The constant $1 is the marginal current utility of the function, which is a reflection of its local properties only (very close utilities can have very different weightings), while min-max looks at its global properties.

The min-max is in expected utility given a policy, not in maximal utility that could happen, so it's a bit less stupid than it would be in the second case.


1. In general there are diminishing returns to dollars, so global properties constrain local properties. (This is very true if you can gamble)

2. Your actual decisions mostly concern local changes, so it seems like a not-crazy thing to base your policy on.

That said, this proposal suffers from me making the same sign error as the (max-actual) proposal. Consider a theory with log utility in the number of dollars spent on it. As you spend less on it, its utility per dollar goes up and the weight goes down, so you further decrease the number of dollars, in the limit it has 0 dollars and infinite utility per dollar.

(It still seems like a sane approach for value learning, but not for moral uncertainty.)

It seems worth mentioning than anything which involves enumerating over the space of possible actions, or policies, is often not tractable in practice (or, will be exploitable by adversarial enumeration)

So another desideratum may be "it's easy to implement using sampling". On this, normalizing by some sort of variance is probably best.

It seems to me like max-actual would be better than max-min if it could be made to work.

That is, find a distribution over policies + weighting of utility functions such that (a) the distribution is optimal according to the weighting, (b) each utility function is weighted so that the difference between their preferred policy and the actual policy is 1. I think this exists by a simple fixed point argument. I'm not sure if it's unique.

Short of that, if using mean or variance, it seems much better to use the probability distribution "Pick the preferred policy of a random theory" rather than picking a uniformly random policy.

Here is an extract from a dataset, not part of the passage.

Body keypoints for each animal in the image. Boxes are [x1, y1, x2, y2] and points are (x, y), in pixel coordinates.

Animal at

It seems to me like max-actual would be better than max-min if it could be made to work.

That's pretty much the "Mutual worth bargaining solution"

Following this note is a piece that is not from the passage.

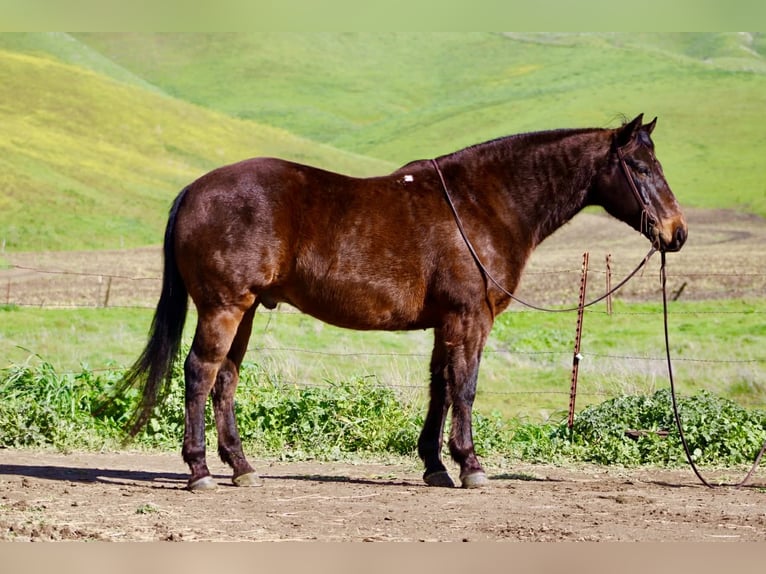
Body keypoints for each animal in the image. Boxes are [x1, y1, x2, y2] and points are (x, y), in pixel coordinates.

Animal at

That is, find a distribution over policies + weighting of utility functions such that (a) the distribution is optimal according to the weighting, (b) each utility function is weighted so that the difference between their preferred policy and the actual policy is 1. I think this exists by a simple fixed point argument. I'm not sure if it's unique.

I don't understand (a), but (b) has problems when there are policies that are actually ideal for all/most utilities - you don't want to rule out generally optimal policies if they exist.

That's pretty much the "Mutual worth bargaining solution"

I don't see how it can be the same as the mutual worth bargaining solution. That bargaining solution assumes we were given a default solution, and this proposal doesn't (but see above, this solution doesn't make sense).

I misunderstood your proposal.

ETA: this is based on a sign error, as was the original intuition. Everywhere below I wrote as if getting a higher utility causes your weight to decrease, but it actually causes your weight to increase. So you could this with (actual-min), or (actual-default) as in Nash, but that's not as appealing.

Existence proof (not totally sure its right):

  • Given a policy distribution pi, say a new policy is "admissible" if it optimizes the weights 1/(max utility - realized utility under pi).
  • That map is Kakutani, so there is some policy which is in its own admissible set, as desired.

Proof that it's unique:

  • Consider two weights w, w', produced by this procedure, with corresponding profiles of utilities u, u'.
  • We know that every term of (u-u')(w-w') is non-positive, since w decreases whenever u increases.
  • But we can expand the sum as the sum of uw + u'w' - uw' - u'w <= 0
  • Since u and u' were the utilities of the maximizing profiles, we have uw >= u'w, and uw' >= uw'.
  • Thus the sum of (u-u')(w-w') = 0, so every term is 0, so we have u=u' and w=w' (if one pair is equal the other must be as well, by construction).

That policy, if it exists, need not be Pareto.

The policy was constructed as optimizing a weighted sum of utilities, so it's Pareto efficient, but the uniqueness argument and intuition for reasonableness was based on a sign error.